I am a proud mom to three cats. To protect their identities (and mine), I will give them online aliases. Henceforth, they will be known as Fudgie, Earl Grey, and Cookies and Cream. (Or CC for short. My husband wanted to call her C+C Mew-sic Factory. Dear reader, choose whichever you most fancy. It’s still CC for short.)
Wow, those are cool names. Is it too late to change them? They don’t seem to know their current ones anyway.
CC was my first fur-child. My sister-in-law’s family used to raise Siamese cats and one of them came up to the house with two little kittens one day. They didn’t think she could have kittens anymore, so they were pretty surprised. There was a girl and a boy and I picked the girl. (I always wanted my first baby to be a girl.) It took me two weeks to name her and I ended up calling her “Baby” the whole time. That’s still the name she responds to the most.
It was just the two of us for a long time. She really saved my life. I was going through a rough time in grad school and she was a little furry ray of hope. Secretly, I thought of us as something akin to the Gilmore Girls, except we lacked the cute outfits. However, our repartee was pretty snappy, albeit one-sided. She has not followed the stereotype of the chatty Siamese cat until relatively recently.
My fluffy Earl Grey is another story. He talks ALL the time. In fact, he’ll do a cute little trick where he meows when I say “I love you”, like he’s saying it back. It’s adorable. People love it. However, he won’t always do it on command. I adopted him about a year and a half after CC. He was from a feral cat colony, but he was rescued as a kitten. Oddly enough, he is the most domesticated cat I’ve ever seen. A real homebody. He hates to leave the house and really hates to ride in the car. He actually did calm down and remained completely quiet when we played classical music during a long car ride to my parents’ house for Christmas. However, that didn’t work on the way home or since.

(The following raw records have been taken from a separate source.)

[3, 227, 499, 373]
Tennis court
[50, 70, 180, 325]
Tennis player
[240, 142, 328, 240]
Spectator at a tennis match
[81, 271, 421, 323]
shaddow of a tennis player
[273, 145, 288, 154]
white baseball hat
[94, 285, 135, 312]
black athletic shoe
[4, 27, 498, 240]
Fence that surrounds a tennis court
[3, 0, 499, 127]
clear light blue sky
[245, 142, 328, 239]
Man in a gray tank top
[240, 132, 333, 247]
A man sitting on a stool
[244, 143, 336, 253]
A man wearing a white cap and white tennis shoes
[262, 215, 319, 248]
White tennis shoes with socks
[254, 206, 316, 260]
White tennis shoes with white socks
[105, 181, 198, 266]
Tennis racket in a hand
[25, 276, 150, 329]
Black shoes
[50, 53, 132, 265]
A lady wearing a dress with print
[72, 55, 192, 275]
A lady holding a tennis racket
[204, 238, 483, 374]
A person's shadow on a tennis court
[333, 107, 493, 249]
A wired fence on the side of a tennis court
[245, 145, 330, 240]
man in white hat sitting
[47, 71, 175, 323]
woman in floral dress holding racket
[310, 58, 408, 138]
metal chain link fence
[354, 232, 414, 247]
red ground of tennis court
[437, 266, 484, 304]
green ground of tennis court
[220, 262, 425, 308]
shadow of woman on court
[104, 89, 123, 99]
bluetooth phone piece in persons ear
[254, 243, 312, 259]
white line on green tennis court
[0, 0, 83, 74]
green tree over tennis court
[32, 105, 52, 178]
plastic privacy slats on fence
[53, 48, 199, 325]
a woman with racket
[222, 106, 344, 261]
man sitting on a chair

It’s unfortunate that he likes to stay home the most, because he’s the one who ends up having to leave the house the most. He is the most accident-prone little kitty and has to visit the vet a lot more than the others. He had to have three teeth out a few years ago, because he essentially got cavities. Recently, he broke one of his canine teeth and had to have it removed, plus some roots that hadn’t resorbed from the other teeth that had been removed. Plus, he gets battle scars from his bouts with Fudgie. Fudgie never seems any the worse for wear, but he is totally black, so he is able to hide it better.
Fudgie has already butted his way in to the story (Just as he butted his way in to our lives.), so we’ll go ahead and do his biography. He was a stray at my last apartment complex. I had never met a cat like him in my entire life. He wasn’t quiet like most strays. He would wander around that apartment complex and meow at the top of his lungs. It was like he was saying, “Hey, you stupid humans! It’s your fault I’m in this fix. Somebody better do something about it! Love me, dammit!” I did fall in love with him and fed him everyday until I moved in with my future husband. I couldn’t bear to leave him there and, although my husband is slightly allergic to cats and had just acquired two, he went back with me a few days later to get Fudgie. I said he would be a stray in our neighborhood, but I think we both knew he would find his way in the house and never leave. We brought him in to recover after we had him fixed and he has indeed never left. He has grown fat (19 pounds) and happy and is the most gorgeous, crazy, splendid boy you ever saw. I don’t know how we ever lived without him. He and my husband have developed an interesting bond. It’s like a buddy comedy, except with a man and a big, black cat.
We’re not entirely sure that Fudgie’s history with us began with him meowing his head off around the apartment complex. On a freezing day just before Christmas of 2005, I was walking to my car to go to the bank. A small black kitten with big green eyes came meowing around the tail pipe. He looked up at me and meowed insistently. I hesistated, because I could not afford more cats and furthermore, was not allowed to have more at my apartment complex. I could not resist the plea in those eyes, so I compromised, scooped him up, and carried him to the apartment complex’s office, in a desperate bid to keep him safe from the cold. They promised to let him run around and one of the workers even said that her husband would probably be ok with keeping him. I left after making them all promise that they would not let him outside and telling them I would be back before 5 to take him home if none of them could.
When I returned, the beautiful black kitten was gone. It was hard for me to hide my anger when they told me they let him go outside. I asked why, through gritted teeth, and they told me that “he wanted to”. I hope to God none of these people are parents. They said he would come back, but I knew he wouldn’t. However, a lanky, mid-size black cat showed up outside my apartment a few months later, only to be chased off (temporarily) by the orange stray that was wooing me at the time. The black cat had very green eyes and, although he stayed safely away after the orange stray routed him, he was just biding his time. He knew he had found his home and he would wait. He had faith. More than I did at the time.
So, that is the capsule version of how I became a kitty momma. Adopting the three of them changed my life and I can never repay them for the countless moments of joy they have given me. But I will keep trying.